“I was originally a research chemist and I dabbled a bit in underwater photography. I was intrigued by the power of photography to let me see things that were outside of my normal perceptual range, and how that could help me understand the world around me.
I can capture video at up to 53,000 frames per second, as opposed to a standard camera, which takes 25 frames per second. This enables processes to be observed up to approximately 2,100 times slower than real life. It can take up to three days to set up a 25-nanosecond shot.
This sequence illustrates a liquid drop of turpentine onto a hot aluminium plate. Instead of wetting the surface, the drop spreads across the plate on a cushion of its own vapour, and then breaks up spectacularly.”

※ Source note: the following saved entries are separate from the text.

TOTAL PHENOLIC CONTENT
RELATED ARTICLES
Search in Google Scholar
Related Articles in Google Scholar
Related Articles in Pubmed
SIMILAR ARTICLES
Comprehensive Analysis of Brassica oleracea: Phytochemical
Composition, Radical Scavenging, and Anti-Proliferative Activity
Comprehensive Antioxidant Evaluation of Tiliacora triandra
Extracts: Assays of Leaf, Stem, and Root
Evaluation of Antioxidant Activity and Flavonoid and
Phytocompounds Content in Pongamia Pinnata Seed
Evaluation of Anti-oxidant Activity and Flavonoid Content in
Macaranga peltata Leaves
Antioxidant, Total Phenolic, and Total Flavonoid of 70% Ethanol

“For the most part, I am interested in seeing the way an event unfolds so I can more clearly understand what happens, and hopefully gain some insight into why it happens that way. I am fortunate in that many of the events I look at are intrinsically quite beautiful when you are able to see them in such detail. I am always walking the line between accurate scientific information and a visually interesting photograph.
Seen here is the ground plane rollup of air caused by the downwash from the startup of the rotors on a model helicopter (145mm in length). Alcohol vapour has a different refractive index than air and we can use this to trace the movement of the vapour caught in the airflow from the rotors.”
“In any situation, I strive to create the best image I can, but in some ways the “art” of the images is just icing on the cake. I must be mindful of the fact that any “artistic creativity” I put into the image must not compromise the veracity of the data that can be extracted from that image.
This sequence shows the escape of gas from a pressurised drink bottle from a toy rocket launcher. The bottle was launched at more than 80 km/h, and the gas jet was escaping at approximately 720 km/h.”
“I do not consider myself an artist – that title really belongs to the order that is nature. I am just very picky about how and when I look at things. Often the good moments don’t last very long.
This sequence shows the “collision” of a soap bubble being burst by a smoke ring.”
“This sequence showing smoke rising from multiple incense sticks traces the flow around the rotors of a small quadcopter as it lifts off.
A sequence similar to this was used by the Country Fire Authority to help it optimise the position of air quality sensors so it could fly unmanned vehicles into bushfire areas to help assess the safety of these environments for ground personnel.
My work has many practical applications. I am involved in a study to look at environmental airflows in the workplace and the development of some virtual experiments for use in the physics curriculum at RMIT.”
“This one is just for fun: what happens when you fire a marshmallow at a wine bottle at 450 km/h?
On a purely personal level, overall, this work feeds my own curiosity. That keeps me inspired to look even more closely at what we sometimes think of as ordinary.”
Phred Petersen graduated with a Master of Education in 2003 and is a senior lecturer in the Bachelor of Arts Photography program at RMIT. His work has been awarded the Australian Museum Eureka Prize for Science Photography, has been featured in scientific journals and Cosmos magazine.